Cinco gobiernos consecutivos, de Ernesto Zedillo a Andrés Manuel López Obrador, han involucrado a las Fuerzas Armadas en una tarea que no les corresponden ni ellas quieren: la seguridad pública.

Esto se ha hecho como un atajo, para no tener que construir policías civiles eficientes y honestas.

Todos han argumentado que emplear a soldados y marinos en esas labores es algo temporal y necesario. Y al final ni ha sido temporal ni ha dado los resultados deseados.  

El presidente López Obrador dijo en muchas ocasiones que el Ejército y la Armada no estaban para combatir a la delincuencia. No obstante, lo primero que hizo al asumir el poder fue echar mano de ellos para sacar adelante su plan de la Guardia Nacional.

Ésta es una más de las corporaciones que se han nutrido de militares a falta de civiles capacitados o por incapacidad o falta de paciencia para formarlos.
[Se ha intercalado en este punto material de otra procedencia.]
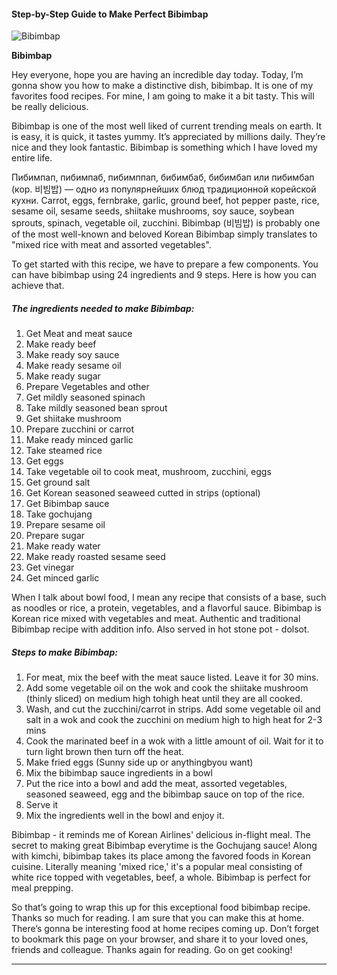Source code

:            

#### Step-by-Step Guide to Make Perfect Bibimbap

![Bibimbap](https://img-global.cpcdn.com/recipes/6378320711122944/751x532cq70/bibimbap-recipe-main-photo.jpg)

**Bibimbap**

Hey everyone, hope you are having an incredible day today. Today, I’m gonna show you how to make a distinctive dish, bibimbap. It is one of my favorites food recipes. For mine, I am going to make it a bit tasty. This will be really delicious.

Bibimbap is one of the most well liked of current trending meals on earth. It is easy, it is quick, it tastes yummy. It’s appreciated by millions daily. They’re nice and they look fantastic. Bibimbap is something which I have loved my entire life.

Пибимпап, пибимпаб, пибимппап, бибимбаб, бибимбап или пибимбап (кор. 비빔밥) — одно из популярнейших блюд традиционной корейской кухни. Carrot, eggs, fernbrake, garlic, ground beef, hot pepper paste, rice, sesame oil, sesame seeds, shiitake mushrooms, soy sauce, soybean sprouts, spinach, vegetable oil, zucchini. Bibimbap (비빔밥) is probably one of the most well-known and beloved Korean Bibimbap simply translates to "mixed rice with meat and assorted vegetables".

To get started with this recipe, we have to prepare a few components. You can have bibimbap using 24 ingredients and 9 steps. Here is how you can achieve that.

##### The ingredients needed to make Bibimbap:

1.  Get Meat and meat sauce
2.  Make ready beef
3.  Make ready soy sauce
4.  Make ready sesame oil
5.  Make ready sugar
6.  Prepare Vegetables and other
7.  Get mildly seasoned spinach
8.  Take mildly seasoned bean sprout
9.  Get shiitake mushroom
10.  Prepare zucchini or carrot
11.  Make ready minced garlic
12.  Take steamed rice
13.  Get eggs
14.  Take vegetable oil to cook meat, mushroom, zucchini, eggs
15.  Get ground salt
16.  Get Korean seasoned seaweed cutted in strips (optional)
17.  Get Bibimbap sauce
18.  Take gochujang
19.  Prepare sesame oil
20.  Prepare sugar
21.  Make ready water
22.  Make ready roasted sesame seed
23.  Get vinegar
24.  Get minced garlic

When I talk about bowl food, I mean any recipe that consists of a base, such as noodles or rice, a protein, vegetables, and a flavorful sauce. Bibimbap is Korean rice mixed with vegetables and meat. Authentic and traditional Bibimbap recipe with addition info. Also served in hot stone pot - dolsot.

##### Steps to make Bibimbap:

1.  For meat, mix the beef with the meat sauce listed. Leave it for 30 mins.
2.  Add some vegetable oil on the wok and cook the shiitake mushroom (thinly sliced) on medium high tohigh heat until they are all cooked.
3.  Wash, and cut the zucchini/carrot in strips. Add some vegetable oil and salt in a wok and cook the zucchini on medium high to high heat for 2-3 mins
4.  Cook the marinated beef in a wok with a little amount of oil. Wait for it to turn light brown then turn off the heat.
5.  Make fried eggs (Sunny side up or anythingbyou want)
6.  Mix the bibimbap sauce ingredients in a bowl
7.  Put the rice into a bowl and add the meat, assorted vegetables, seasoned seaweed, egg and the bibimbap sauce on top of the rice.
8.  Serve it
9.  Mix the ingredients well in the bowl and enjoy it.

Bibimbap - it reminds me of Korean Airlines' delicious in-flight meal. The secret to making great Bibimbap everytime is the Gochujang sauce! Along with kimchi, bibimbap takes its place among the favored foods in Korean cuisine. Literally meaning 'mixed rice,' it's a popular meal consisting of white rice topped with vegetables, beef, a whole. Bibimbap is perfect for meal prepping.

So that’s going to wrap this up for this exceptional food bibimbap recipe. Thanks so much for reading. I am sure that you can make this at home. There’s gonna be interesting food at home recipes coming up. Don’t forget to bookmark this page on your browser, and share it to your loved ones, friends and colleague. Thanks again for reading. Go on get cooking!

* * *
Igual pasó en su momento con la Policía Federal Preventiva y la Gendarmería Nacional.

Un artículo transitorio de la reforma constitucional que creó la Guardia Nacional dispuso que, por los siguientes cinco años, “el Presidente de la República podrá disponer de la Fuerza Armada Permanente en tareas de seguridad pública de manera extraordinaria, regulada, fiscalizada, subordinada y complementaria”, en tanto el nuevo cuerpo de seguridad “desarrolla su estructura, capacidades e implantación territorial”.
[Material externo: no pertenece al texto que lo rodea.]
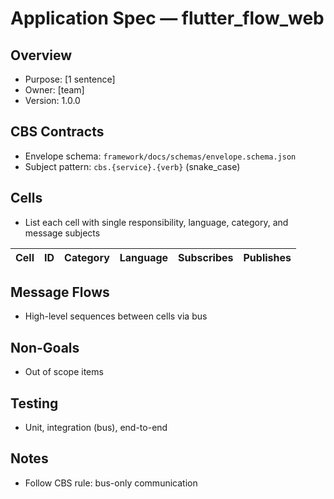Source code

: # Application Spec — flutter_flow_web

## Overview
- Purpose: [1 sentence]
- Owner: [team]
- Version: 1.0.0

## CBS Contracts
- Envelope schema: `framework/docs/schemas/envelope.schema.json`
- Subject pattern: `cbs.{service}.{verb}` (snake_case)

## Cells
- List each cell with single responsibility, language, category, and message subjects

| Cell | ID | Category | Language | Subscribes | Publishes |
| ---- | -- | -------- | -------- | ---------- | --------- |

## Message Flows
- High-level sequences between cells via bus

## Non-Goals
- Out of scope items

## Testing
- Unit, integration (bus), end-to-end

## Notes
- Follow CBS rule: bus-only communication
Dicha redacción tiene su origen en una sentencia de la Corte Interamericana de Derechos Humanos –cuya jurisdicción reconoce nuestro país desde 1998– que data del 28 de noviembre de 2018 (caso Alvarado Espinoza y otros vs. México), en los que el tribunal internacional ordenó que “como regla general, el mantenimiento del orden público interno y la seguridad ciudadana deben estar primariamente reservados a los cuerpos policiales civiles”.

Eso, sin embargo, no ha ocurrido. La Guardia Nacional fue puesta bajo el mando militar y se ha respaldado exclusivamente en militares para realizar su trabajo. Es decir, la participación de soldados y marinos en tareas de seguridad pública no ha sido extraordinaria ni regulada ni fiscalizada ni complementaria. Y es evidente que la Guardia Nacional no se ha subordinado al mando civil –dado que el superior jerárquico de su comandante, el general Luis Rodríguez Bucio, es el secretario de la Defensa Nacional, el general Luis Cresencio Sandoval.  
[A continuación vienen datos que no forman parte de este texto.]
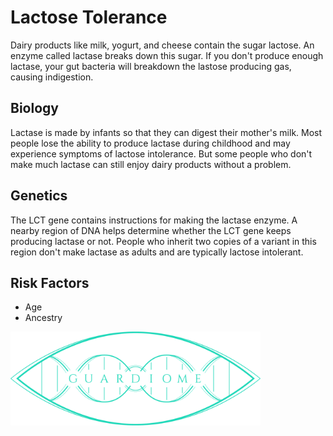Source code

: # Lactose Tolerance

Dairy products like milk, yogurt, and cheese contain the sugar lactose. An enzyme called lactase breaks down this sugar. If you don't produce enough lactase, your gut bacteria will breakdown the lastose producing gas, causing indigestion.

## Biology

Lactase is made by infants so that they can digest their mother's milk. Most people lose the ability to produce lactase during childhood and may experience symptoms of lactose intolerance. But some people who don't make much lactase can still enjoy dairy products without a problem.

## Genetics

The LCT gene contains instructions for making the lactase enzyme. A nearby region of DNA helps determine whether the LCT gene keeps producing lactase or not. People who inherit two copies of a variant in this region don't make lactase as adults and are typically lactose intolerant.

## Risk Factors

 * Age
 * Ancestry


<div>
    <img src="./media/guardiome-logo.png" align="center" width=400 height=150>
</div>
Aunque la permanencia de soldados y marinos en tareas de seguridad pública parecía ya garantizada por los artículos transitorios de la reforma constitucional de marzo de 2019, y no era ya tema de discusión, el gobierno publicó esta semana un acuerdo en el Diario Oficial de la Federación, cuyo efecto ha sido revivir la polémica de las promesas de campaña incumplidas por parte de López Obrador, además de agregar un elemento de confusión, pues pide a los secretarios de Defensa y Marina “coordinarse” con el secretario de Seguridad y Protección Ciudadana, Alfonso Durazo.

En declaraciones hechas el martes, Durazo explicó que el acuerdo tiene la finalidad de “darle operatividad al mandato legislativo” y que se trata de “una consecuencia natural de dicha  reforma”. Puede ser, pero resulta difícil de entender que se expida 14 meses después de la reforma y que, para un gobierno que tiene la costumbre de hablar todo el tiempo, no se haya convocado una conferencia para explicarlo y el Presidente –hasta el momento de escribir estas líneas– nada haya querido comentar al respecto.

Otro aspecto inquietante del acuerdo es el que determina que “las tareas que realice la Fuerza Armada permanente en cumplimiento del presente instrumento estarán bajo la supervisión y control del órgano interno de control de la dependencia que corresponda”.

Es decir, que el Ejército y la Armada serán los vigilantes y jueces de su propia actuación en materia de seguridad pública, pues dicha función la encabezan los inspectores contralores de las secretarías de la Defensa Nacional y Marina, el general Gabriel García Rincón y el almirante Luis Orozco Inclán, respectivamente.